Making Emergency Calls

FRESNO, Calif.

That's the first piece of information emergency dispatchers need to know to get help quickly to people like Alexa, age 12. When a fire broke out in her home, Alexa grabbed her dog and her cell phone, ran outside and got through right away to 911.

Fortunately, Alexa was able to give her address quickly and accurately. But if the caller can't give the address, the dispatchers have to rely exclusively on technology to locate the phone. And which kind of phone, cell or landline, is easier to locate?

"More effective is definitely calling from a landline because we get all the information on a screen and we have an exact location," Jeanette Cepin said.

Landlines - and Internet phone services called VoIP - are almost always located right away on call center screens. But pinpointing cell phones is more difficult.

"Emergency personnel locate a cell phone through its internal GPS or through cell tower signals. That's less precise than with a landline and could cost precious time."

Another issue when using a cell phone in an emergency - a weak signal can also cost you time.

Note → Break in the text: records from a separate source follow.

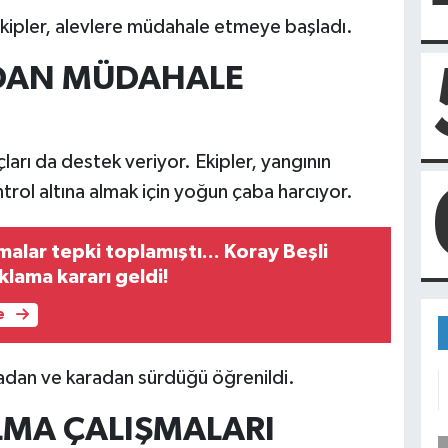
kipler, alevlere müdahale etmeye başladı.
DAN MÜDAHALE
çları da destek veriyor. Ekipler, yangının
rol altına almak için yoğun çaba harcıyor.
alar tepki toplamıştı... Koray Beşli
lama kararı geldi!
e
adan ve karadan sürdüğü öğrenildi.
LMA ÇALIŞMALARI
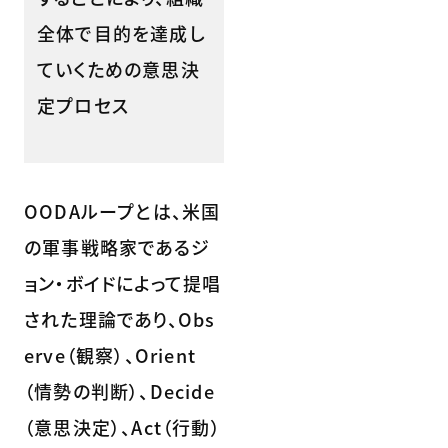
全体で目的を達成し
ていくための意思決
定プロセス
OODAループとは、米国
の軍事戦略家であるジ
ョン・ボイドによって提唱
された理論であり、Obs
erve（観察）、Orient
（情勢の判断）、Decide
（意思決定）、Act（行動）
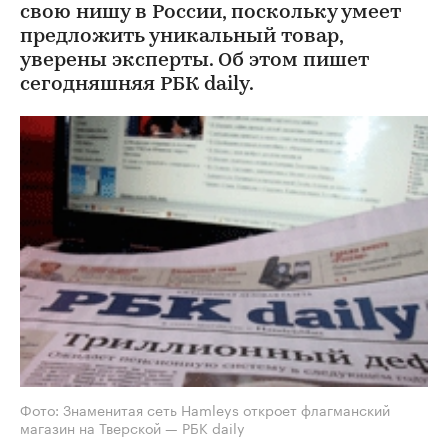
свою нишу в России, поскольку умеет
предложить уникальный товар,
уверены эксперты. Об этом пишет
сегодняшняя РБК daily.
Фото: Знаменитая сеть Hamleys откроет флагманский
магазин на Тверской — РБК daily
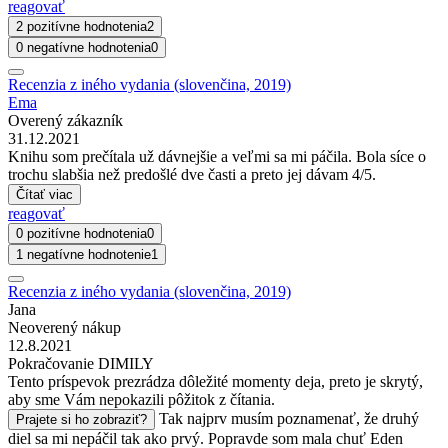
reagovať
2 pozitívne hodnotenia
2
0 negatívne hodnotenia
0
Recenzia z iného vydania (slovenčina, 2019)
Ema
Overený zákazník
31.12.2021
Knihu som prečítala už dávnejšie a veľmi sa mi páčila. Bola síce o
trochu slabšia než predošlé dve časti a preto jej dávam 4/5.
Čítať viac
reagovať
0 pozitívne hodnotenia
0
1 negatívne hodnotenie
1
Recenzia z iného vydania (slovenčina, 2019)
Jana
Neoverený nákup
12.8.2021
Pokračovanie DIMILY
Tento príspevok prezrádza dôležité momenty deja, preto je skrytý,
aby sme Vám nepokazili pôžitok z čítania.
Tak najprv musím poznamenať, že druhý
Prajete si ho zobraziť?
diel sa mi nepáčil tak ako prvý. Popravde som mala chuť Eden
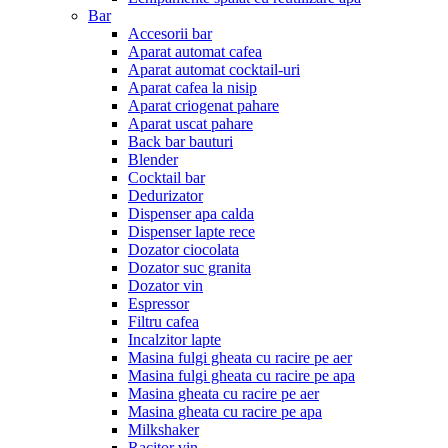
Bar
Accesorii bar
Aparat automat cafea
Aparat automat cocktail-uri
Aparat cafea la nisip
Aparat criogenat pahare
Aparat uscat pahare
Back bar bauturi
Blender
Cocktail bar
Dedurizator
Dispenser apa calda
Dispenser lapte rece
Dozator ciocolata
Dozator suc granita
Dozator vin
Espressor
Filtru cafea
Incalzitor lapte
Masina fulgi gheata cu racire pe aer
Masina fulgi gheata cu racire pe apa
Masina gheata cu racire pe aer
Masina gheata cu racire pe apa
Milkshaker
Racitor vin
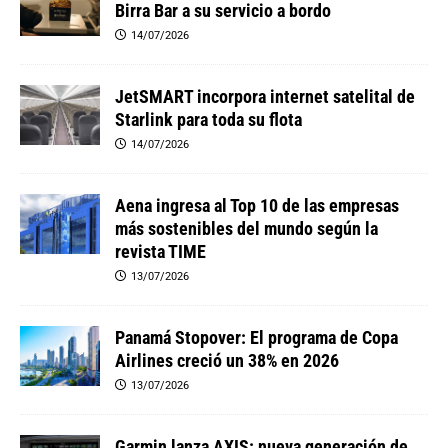
Birra Bar a su servicio a bordo
14/07/2026
JetSMART incorpora internet satelital de
Starlink para toda su flota
14/07/2026
Aena ingresa al Top 10 de las empresas
más sostenibles del mundo según la
revista TIME
13/07/2026
Panamá Stopover: El programa de Copa
Airlines creció un 38% en 2026
13/07/2026
Garmin lanza AXIS: nueva generación de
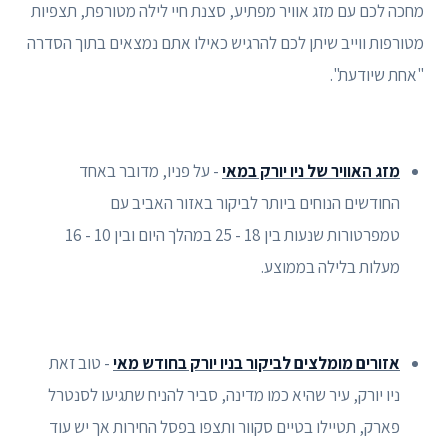
מחכה לכם עם מזג אוויר מפתיע, סצנת חיי לילה מטורפת, תצפיות
מטורפות ווייב שיתן לכם להרגיש כאילו אתם נמצאים בתוך הסדרה
"אחת שיודעת".
מזג האוויר של ניו יורק במאי
- על פניו, מדובר באחד
החודשים הנוחים ביותר לביקור באזור האביב עם
טמפרטורות שנעות בין 18 - 25 במהלך היום ובין 10 - 16
מעלות בלילה בממוצע.
אזורים מומלצים לביקור בניו יורק בחודש מאי
- טוב זאת
ניו יורק, עיר שהיא כמו מדינה, סביר להניח שתגיעו לסנטרל
פארק, תטיילו בטיים סקוור ותצפו בפסל החירות אך יש עוד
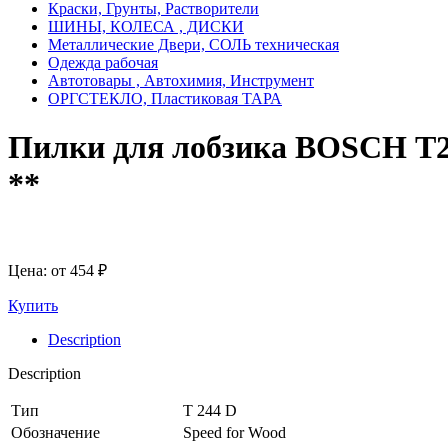
Краски, Грунты, Растворители
ШИНЫ, КОЛЕСА , ДИСКИ
Металлические Двери, СОЛЬ техническая
Одежда рабочая
Автотовары , Автохимия, Инструмент
ОРГСТЕКЛО, Пластиковая ТАРА
Пилки для лобзика BOSCH T24
**
Цена: от
454
₽
Купить
Description
Description
Тип
T 244 D
Обозначение
Speed for Wood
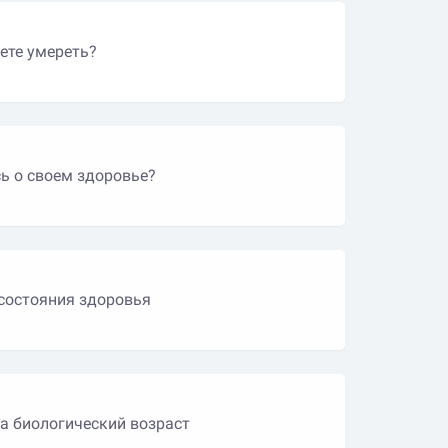
ете умереть?
ь о своем здоровье?
 состояния здоровья
на биологический возраст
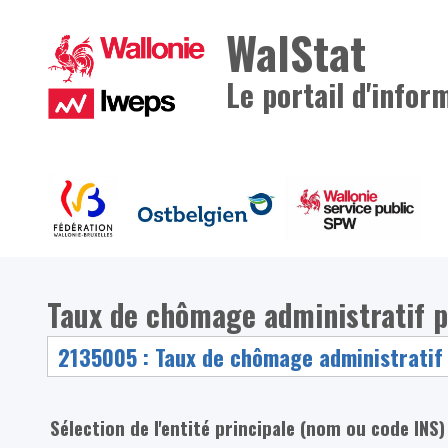
WalStat
Le portail d'infor
Taux de chômage administratif p
Sélection de l'entité principale (nom ou code INS)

"Our survey found a slightly higher percentage of cell-phone users had trouble getting through to 911 on the first try. But nearly all were able to get through with a little more effort," Paul Reynolds said.

So consumer reports' survey shows cell phones are pretty reliable. Nevertheless, consider keeping your landline if you don't get good cell-phone reception at home or you live in a remote or rural area where service can be spotty.

Also, a landline is better if you're concerned the caller may not be able to give an exact address in an emergency.

It's interesting to note, 60 percent of the 240 million calls made to 911 in the US comes from cell phones.

And consumer reports' survey shows, not surprisingly, that a big reason is people are calling from a car to report a road emergency.